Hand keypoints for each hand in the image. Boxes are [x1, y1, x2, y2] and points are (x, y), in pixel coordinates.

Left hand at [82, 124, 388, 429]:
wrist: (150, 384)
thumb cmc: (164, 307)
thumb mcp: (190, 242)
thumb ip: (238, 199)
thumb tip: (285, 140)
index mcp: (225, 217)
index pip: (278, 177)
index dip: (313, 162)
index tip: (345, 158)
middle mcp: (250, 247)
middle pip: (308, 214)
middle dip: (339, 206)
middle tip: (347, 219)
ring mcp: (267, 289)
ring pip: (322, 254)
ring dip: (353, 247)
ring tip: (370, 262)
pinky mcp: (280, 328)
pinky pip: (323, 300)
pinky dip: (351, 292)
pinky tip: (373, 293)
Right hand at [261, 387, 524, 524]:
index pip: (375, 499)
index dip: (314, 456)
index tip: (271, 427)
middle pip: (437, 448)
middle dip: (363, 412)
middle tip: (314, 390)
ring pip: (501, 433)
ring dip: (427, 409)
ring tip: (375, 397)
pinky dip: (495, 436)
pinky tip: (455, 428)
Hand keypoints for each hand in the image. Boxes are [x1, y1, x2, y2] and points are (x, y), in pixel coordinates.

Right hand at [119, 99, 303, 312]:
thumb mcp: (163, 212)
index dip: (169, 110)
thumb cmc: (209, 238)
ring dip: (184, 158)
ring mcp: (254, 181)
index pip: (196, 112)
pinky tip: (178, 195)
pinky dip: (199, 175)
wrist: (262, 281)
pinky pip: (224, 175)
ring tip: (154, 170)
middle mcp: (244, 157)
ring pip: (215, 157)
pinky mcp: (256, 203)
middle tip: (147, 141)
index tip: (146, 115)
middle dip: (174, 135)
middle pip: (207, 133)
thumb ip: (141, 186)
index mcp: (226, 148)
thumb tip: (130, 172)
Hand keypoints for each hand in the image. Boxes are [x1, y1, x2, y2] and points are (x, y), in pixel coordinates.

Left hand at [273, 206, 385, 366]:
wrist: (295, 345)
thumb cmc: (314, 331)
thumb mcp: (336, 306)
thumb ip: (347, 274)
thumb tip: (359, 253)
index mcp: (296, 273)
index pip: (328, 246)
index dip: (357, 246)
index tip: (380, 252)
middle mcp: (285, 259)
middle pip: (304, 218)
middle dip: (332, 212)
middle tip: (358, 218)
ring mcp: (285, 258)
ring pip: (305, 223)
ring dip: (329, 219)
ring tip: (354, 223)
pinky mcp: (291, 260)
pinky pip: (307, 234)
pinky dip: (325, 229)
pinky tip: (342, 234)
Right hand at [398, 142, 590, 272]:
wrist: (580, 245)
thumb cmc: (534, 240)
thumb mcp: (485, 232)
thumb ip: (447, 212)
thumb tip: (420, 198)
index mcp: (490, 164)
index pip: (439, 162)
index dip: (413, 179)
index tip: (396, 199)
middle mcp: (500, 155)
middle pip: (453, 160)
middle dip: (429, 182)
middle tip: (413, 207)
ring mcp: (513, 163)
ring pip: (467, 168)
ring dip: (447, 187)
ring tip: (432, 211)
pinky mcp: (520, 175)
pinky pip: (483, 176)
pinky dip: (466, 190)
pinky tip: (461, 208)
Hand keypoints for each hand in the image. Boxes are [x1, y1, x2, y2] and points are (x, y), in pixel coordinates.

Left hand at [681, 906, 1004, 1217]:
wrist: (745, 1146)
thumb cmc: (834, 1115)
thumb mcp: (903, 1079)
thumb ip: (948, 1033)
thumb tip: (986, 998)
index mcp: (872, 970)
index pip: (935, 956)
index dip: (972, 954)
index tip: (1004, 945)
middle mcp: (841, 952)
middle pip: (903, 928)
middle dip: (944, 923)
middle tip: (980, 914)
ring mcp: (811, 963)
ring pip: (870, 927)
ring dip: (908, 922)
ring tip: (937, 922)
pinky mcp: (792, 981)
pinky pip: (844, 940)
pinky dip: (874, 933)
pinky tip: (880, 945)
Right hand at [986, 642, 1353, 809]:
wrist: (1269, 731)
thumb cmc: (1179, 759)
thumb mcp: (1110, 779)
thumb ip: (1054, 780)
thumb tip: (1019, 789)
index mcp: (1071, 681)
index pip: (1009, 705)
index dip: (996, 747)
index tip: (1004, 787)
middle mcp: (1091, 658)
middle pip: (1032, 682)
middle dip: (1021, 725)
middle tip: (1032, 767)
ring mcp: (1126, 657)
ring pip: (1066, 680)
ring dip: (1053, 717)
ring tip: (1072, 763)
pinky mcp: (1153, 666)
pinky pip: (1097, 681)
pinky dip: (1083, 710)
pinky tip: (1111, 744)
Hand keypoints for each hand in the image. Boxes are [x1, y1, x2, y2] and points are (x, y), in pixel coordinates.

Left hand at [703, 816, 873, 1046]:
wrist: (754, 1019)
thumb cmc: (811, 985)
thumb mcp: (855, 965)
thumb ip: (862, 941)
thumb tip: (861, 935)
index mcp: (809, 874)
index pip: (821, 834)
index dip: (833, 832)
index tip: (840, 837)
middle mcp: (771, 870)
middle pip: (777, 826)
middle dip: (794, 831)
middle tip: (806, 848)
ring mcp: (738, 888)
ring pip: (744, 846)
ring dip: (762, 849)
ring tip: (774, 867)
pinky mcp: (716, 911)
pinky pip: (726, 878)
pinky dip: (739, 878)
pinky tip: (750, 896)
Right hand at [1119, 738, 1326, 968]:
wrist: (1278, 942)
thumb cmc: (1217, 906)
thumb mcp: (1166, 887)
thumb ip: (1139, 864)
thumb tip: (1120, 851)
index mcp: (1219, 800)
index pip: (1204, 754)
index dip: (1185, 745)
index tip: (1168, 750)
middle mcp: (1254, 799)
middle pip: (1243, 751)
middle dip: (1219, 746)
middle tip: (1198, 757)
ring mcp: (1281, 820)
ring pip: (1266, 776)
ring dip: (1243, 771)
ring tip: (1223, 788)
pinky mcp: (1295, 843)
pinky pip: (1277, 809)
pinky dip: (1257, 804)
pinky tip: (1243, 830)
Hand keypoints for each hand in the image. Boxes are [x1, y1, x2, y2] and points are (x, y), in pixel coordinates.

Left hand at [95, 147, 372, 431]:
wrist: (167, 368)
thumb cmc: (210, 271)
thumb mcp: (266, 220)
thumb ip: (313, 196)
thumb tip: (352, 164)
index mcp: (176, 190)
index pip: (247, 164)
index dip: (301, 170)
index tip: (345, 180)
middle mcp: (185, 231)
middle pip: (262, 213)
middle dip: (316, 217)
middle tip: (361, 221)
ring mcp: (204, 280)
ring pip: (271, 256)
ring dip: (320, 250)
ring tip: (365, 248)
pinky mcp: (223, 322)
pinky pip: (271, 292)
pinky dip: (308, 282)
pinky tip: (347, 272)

• **Work instructions**: Print the material exactly. Include every line.

• **Result of the exercise**:
Hand keypoints for each hand in the image. Boxes are [x1, y1, x2, y2] and points are (x, y), in pixel coordinates.

Left hand at [82, 124, 388, 429]:
wrist: (150, 384)
thumb cmc: (164, 307)
thumb mcp: (190, 242)
thumb ip: (238, 199)
thumb tip: (285, 140)
index mcp: (225, 217)
index pip: (278, 177)
index dip: (313, 162)
index tip: (345, 158)
middle mcp: (250, 247)
middle pip: (308, 214)
middle dip: (339, 206)
middle tip: (347, 219)
ring mcp: (267, 289)
ring pip: (322, 254)
ring dip: (353, 247)
ring tip: (370, 262)
pinky mcp: (280, 328)
pinky pip: (323, 300)
pinky dip: (351, 292)
pinky tip: (373, 293)
Right hand at [261, 387, 524, 524]:
index pip: (375, 499)
index dip: (314, 456)
index tip: (271, 427)
middle pip: (437, 448)
middle dip: (363, 412)
middle tip: (314, 390)
ring pip: (501, 433)
ring dip: (427, 409)
ring tip: (375, 397)
pinky dip: (495, 436)
pinky tip: (455, 428)
Hand keypoints for each hand in the image. Boxes are [x1, y1, x2, y2] and points are (x, y), in pixel coordinates.

Right hand at [119, 99, 303, 312]:
thumb mcp: (163, 212)
index dip: (169, 110)
thumb cmc: (209, 238)
ring dip: (184, 158)
ring mcp: (254, 181)
index pip: (196, 112)
pinky tip: (178, 195)
pinky dip: (199, 175)
wrist: (262, 281)
pinky pip: (224, 175)
ring tip: (154, 170)
middle mcp: (244, 157)
ring pip: (215, 157)
pinky mcp: (256, 203)
middle tip: (147, 141)
index tip: (146, 115)
middle dip: (174, 135)
middle pip: (207, 133)
thumb ip: (141, 186)
index mcp: (226, 148)
thumb tip: (130, 172)
Hand keypoints for each hand in the image. Boxes are [x1, y1, x2, y2] and points are (x, y), in pixel coordinates.

Left hand at [273, 206, 385, 366]:
wrist: (295, 345)
thumb cmc: (314, 331)
thumb mcp: (336, 306)
thumb ip: (347, 274)
thumb tip: (359, 253)
index mcp: (296, 273)
index pip: (328, 246)
index dip: (357, 246)
index tip: (380, 252)
middle mcp: (285, 259)
middle pip: (304, 218)
middle dip: (332, 212)
middle tip: (358, 218)
ring mcp: (285, 258)
ring pip: (305, 223)
ring dip: (329, 219)
ring tip: (354, 223)
pinky mcp: (291, 260)
pinky pip: (307, 234)
pinky dip: (325, 229)
pinky tip: (342, 234)
Right hand at [398, 142, 590, 272]:
wrist: (580, 245)
thumb cmc: (534, 240)
thumb mcp: (485, 232)
thumb ip: (447, 212)
thumb tip: (420, 198)
index mcp: (490, 164)
index pip: (439, 162)
index dip: (413, 179)
index tip: (396, 199)
middle mcp: (500, 155)
middle pip: (453, 160)
middle dip: (429, 182)
middle tip: (413, 207)
ring mcp: (513, 163)
ring pip: (467, 168)
ring dip: (447, 187)
ring tip: (432, 211)
pinky mcp: (520, 175)
pinky pip: (483, 176)
pinky dip: (466, 190)
pinky tip: (461, 208)
Hand keypoints for each hand in the image. Boxes are [x1, y1, x2, y2] and points are (x, y), in pixel coordinates.

Left hand at [681, 906, 1004, 1217]:
wrist: (745, 1146)
thumb cmc: (834, 1115)
thumb mcp: (903, 1079)
thumb ip: (948, 1033)
thumb tip: (986, 998)
index mcp: (872, 970)
index pip: (935, 956)
index dip: (972, 954)
index tip: (1004, 945)
middle mcp: (841, 952)
middle pip: (903, 928)
middle dip: (944, 923)
middle tip: (980, 914)
ring mcp: (811, 963)
ring pip: (870, 927)
ring dip: (908, 922)
ring tip: (937, 922)
pinky mcp: (792, 981)
pinky pip: (844, 940)
pinky dip: (874, 933)
pinky tip: (880, 945)
Right hand at [986, 642, 1353, 809]:
wrist: (1269, 731)
thumb cmc: (1179, 759)
thumb mcp: (1110, 779)
thumb ip: (1054, 780)
thumb tip: (1019, 789)
index mcp: (1071, 681)
index pip: (1009, 705)
index dip: (996, 747)
index tip: (1004, 787)
middle mcp: (1091, 658)
middle pip: (1032, 682)
middle dip: (1021, 725)
middle tip: (1032, 767)
ring mcp: (1126, 657)
ring pip: (1066, 680)
ring dip: (1053, 717)
ring tip: (1072, 763)
pinky mcp: (1153, 666)
pinky pip: (1097, 681)
pinky dip: (1083, 710)
pinky tip: (1111, 744)
Hand keypoints for each hand in the image. Boxes are [x1, y1, x2, y2] and points are (x, y), in pixel coordinates.

Left hand at [703, 816, 873, 1046]:
wrist: (754, 1019)
thumb cmc: (811, 985)
thumb mcp: (855, 965)
thumb ip: (862, 941)
thumb tip: (861, 935)
index mcp: (809, 874)
index pip: (821, 834)
index dip: (833, 832)
index tip: (840, 837)
middle mcp: (771, 870)
middle pip: (777, 826)
middle dip: (794, 831)
middle tip: (806, 848)
ring mcp: (738, 888)
ring pip: (744, 846)
ring dip: (762, 849)
ring tip: (774, 867)
pinky mcp: (716, 911)
pinky pip: (726, 878)
pinky dip: (739, 878)
pinky tip: (750, 896)
Right hand at [1119, 738, 1326, 968]:
wrist: (1278, 942)
thumb cmc: (1217, 906)
thumb mcp: (1166, 887)
thumb ip: (1139, 864)
thumb tip: (1120, 851)
index mcp: (1219, 800)
index pip: (1204, 754)
index dip: (1185, 745)
index tip: (1168, 750)
middle mcp: (1254, 799)
middle pip: (1243, 751)
middle dip: (1219, 746)
middle tip: (1198, 757)
ring mcp: (1281, 820)
ring pip: (1266, 776)
ring dip: (1243, 771)
ring tip: (1223, 788)
pinky mcp: (1295, 843)
pinky pip: (1277, 809)
pinky dip: (1257, 804)
pinky tip: (1243, 830)
Hand keypoints for each hand in the image. Boxes are [x1, y1, x2, y2] and points are (x, y), in pixel coordinates.

Left hand at [95, 147, 372, 431]:
wrist: (167, 368)
thumb cmc: (210, 271)
thumb mcp: (266, 220)
thumb ip: (313, 196)
thumb tip: (352, 164)
index mcp: (176, 190)
index pip: (247, 164)
index dip: (301, 170)
index tip: (345, 180)
middle mcp: (185, 231)
middle pip: (262, 213)
middle dip: (316, 217)
middle tip: (361, 221)
ring mcp: (204, 280)
ring pip: (271, 256)
ring dip: (320, 250)
ring tip: (365, 248)
pinky mcp: (223, 322)
pinky pip: (271, 292)
pinky dip: (308, 282)
pinky tip: (347, 272)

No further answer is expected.